Dr. Kimani A. Stancil ’94, physics and mathematics

September 3, 2014 1:27 PM

Outstanding Alumnus
Natural & Mathematical Sciences

Dr. Kimani A. Stancil ’94, physics and mathematics
Howard University, Assistant Professor of Physics and Astronomy, Specialty Area – Soft Condensed Matter Physics

After receiving his degrees in physics and mathematics from UMBC in 1994, Dr. Kimani Stancil proceeded to the Massachusetts Institute of Technology (MIT) where he obtained in 2002 his Ph.D. in Physics studying polymer gels. Before beginning a postdoctoral fellowship in 2004 in nanoscience at the Lawrence Berkeley National Laboratory at University of California Berkeley, he spent a little over a year teaching mathematics, science, and chess to grades 3 through 8 at Baltimore City’s Maarifa Elementary and Middle School; he later donated all his wages earned to the Maarifa School.
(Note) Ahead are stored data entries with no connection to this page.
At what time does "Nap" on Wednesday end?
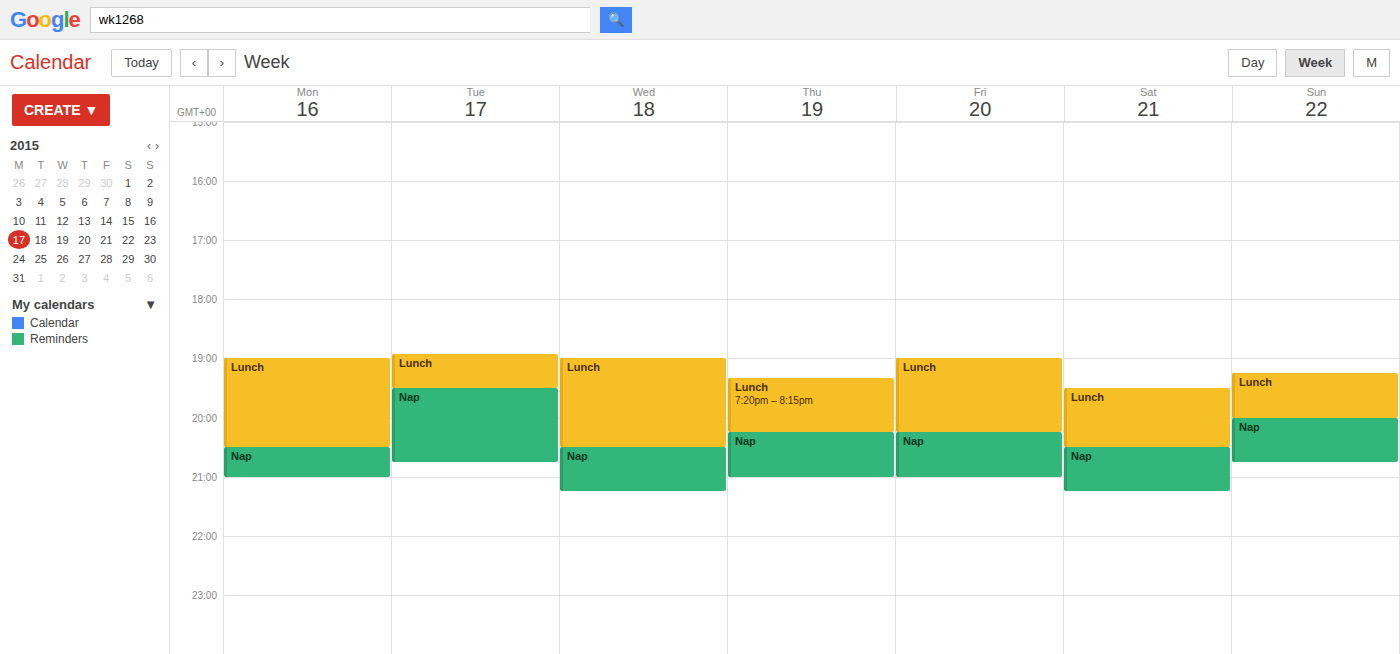
9:15 PM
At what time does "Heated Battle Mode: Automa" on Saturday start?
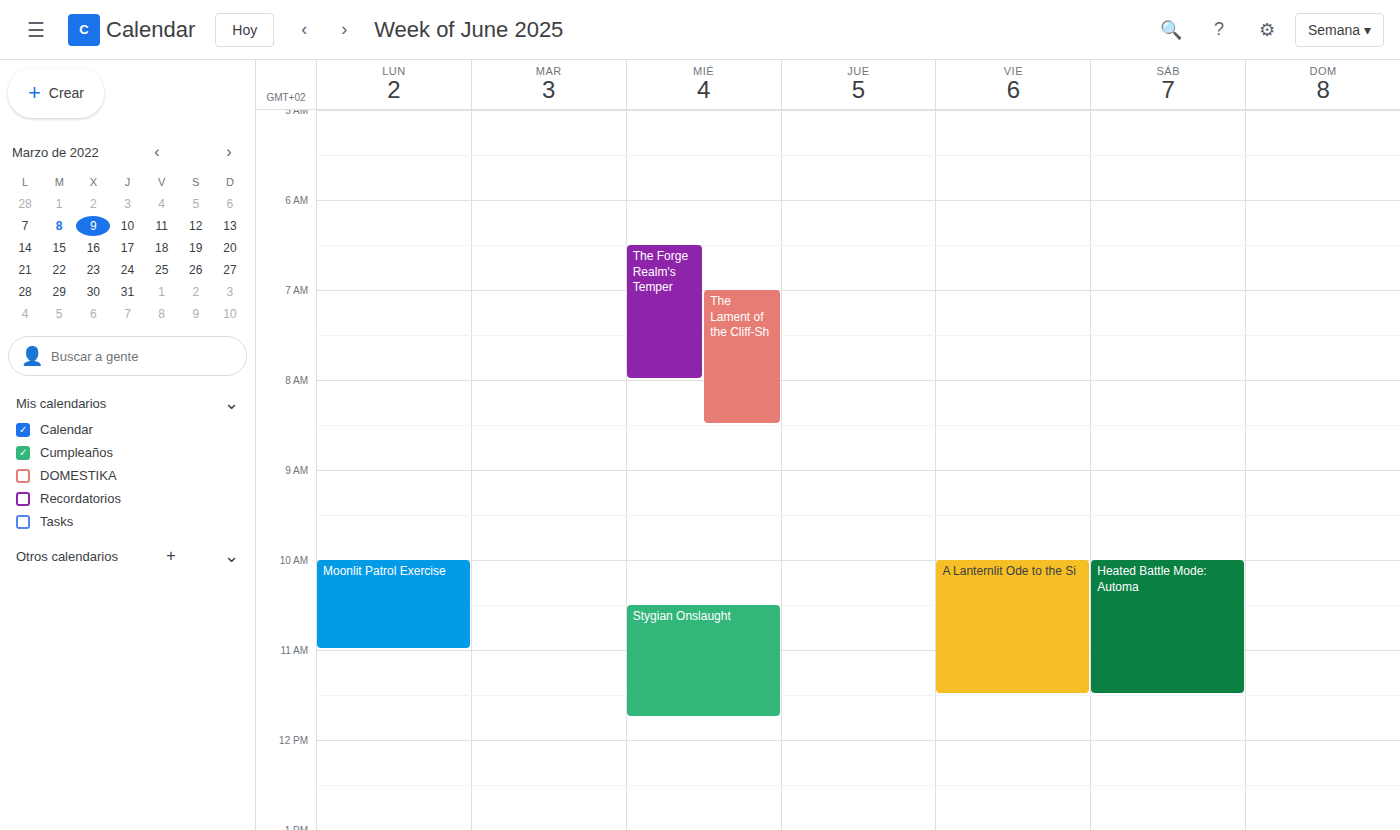
10:00 AM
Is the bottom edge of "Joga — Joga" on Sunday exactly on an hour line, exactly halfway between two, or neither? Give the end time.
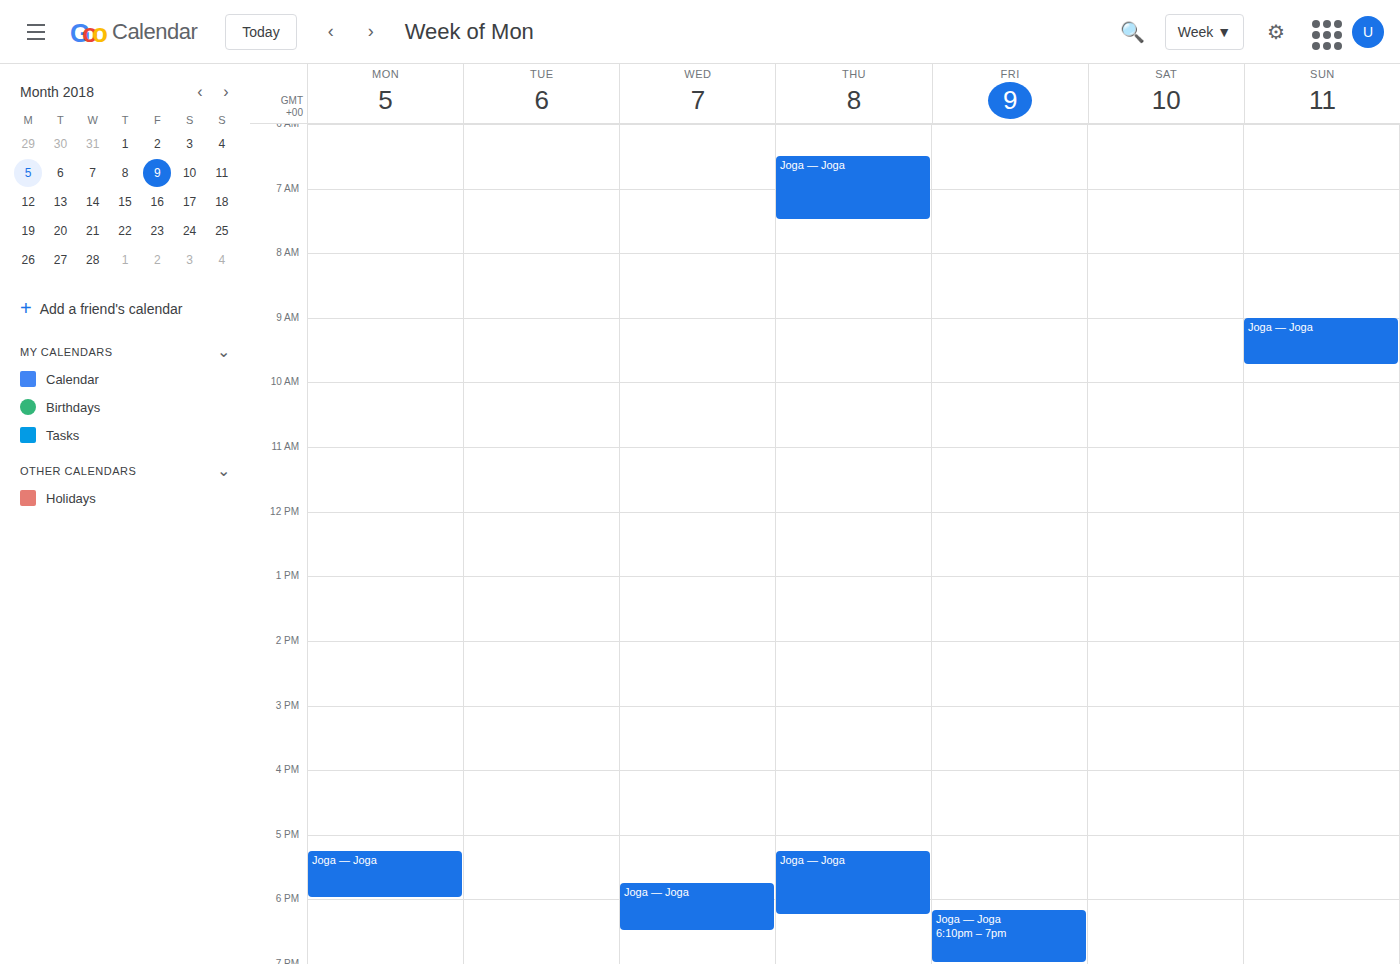
9:45 AM -- neither: three quarters of the way from the 9 AM line to the 10 AM line.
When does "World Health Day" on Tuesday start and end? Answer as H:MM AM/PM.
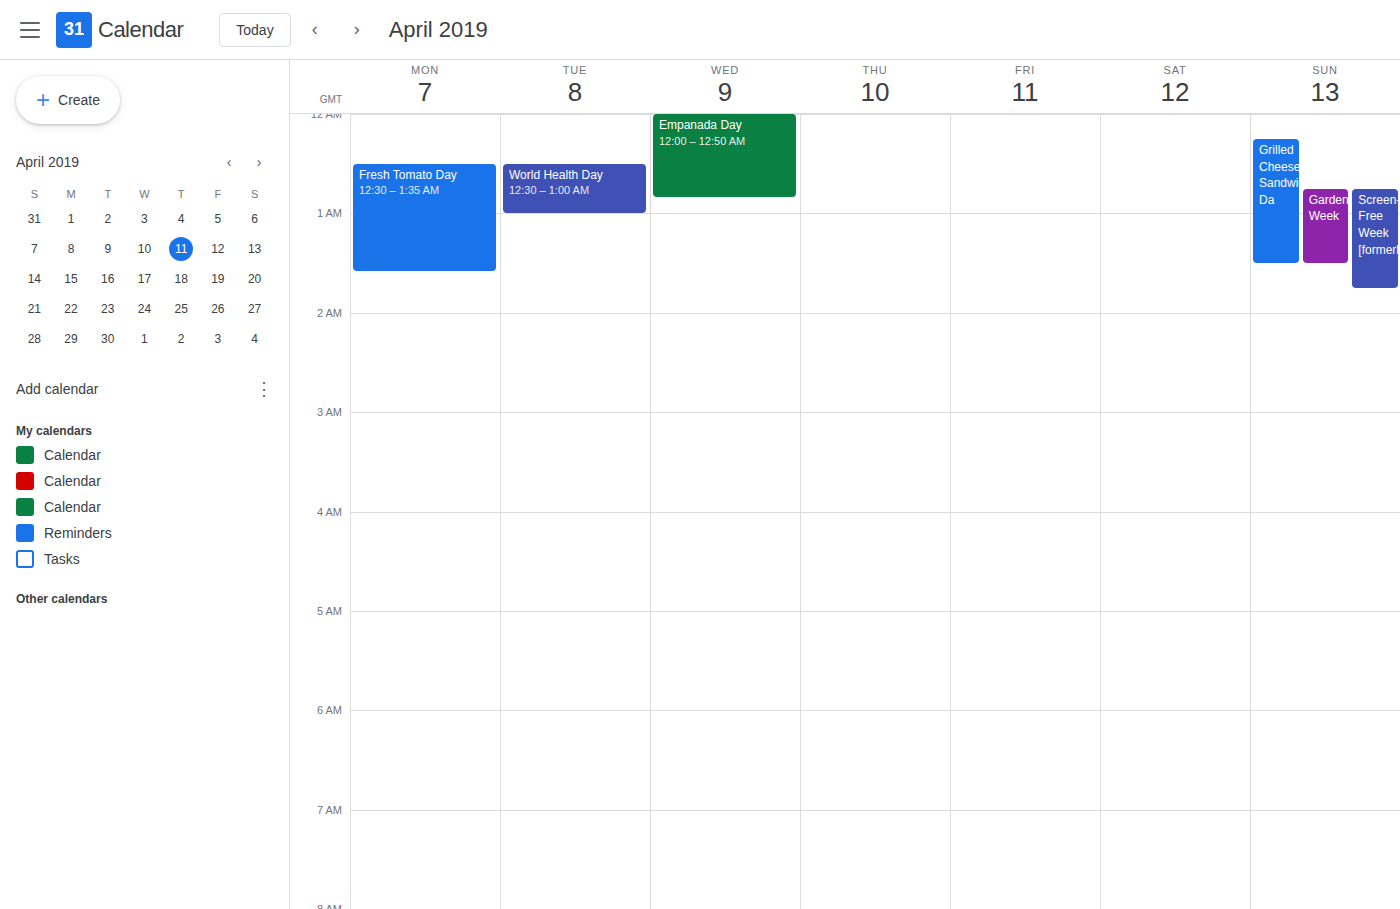
12:30 AM to 1:00 AM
After his postdoc in 2008, Dr. Stancil was appointed Assistant Professor of Physics at Howard University, where he currently teaches courses in calculus-based introductory physics – mechanics, electricity, and magnetism, and a course in graduate statistical mechanics. In his short career, Dr. Stancil has also produced one Physics PhD (Graduated Summer 2012), five publications (plus two recently submitted and three more in preparation), and has received external and internal research grants. He is a master level chess player and former Maryland High School Chess Champion, and has steadily found ways to combine his interests in math and science to attract students from under-represented groups to science. He is currently seeking external funding for his program, “AYA-All You can Aspire,” which combines physics and chess in an effort aimed to inspire youth and community. Dr. Stancil regularly serves as an unofficial mentor for students at UMBC – always giving back when possible. A member of the first cohort of Meyerhoff Scholars, he was the keynote speaker at the Meyerhoff Parent Association graduate reception this year. His speech included his original poetry written when he was a UMBC student.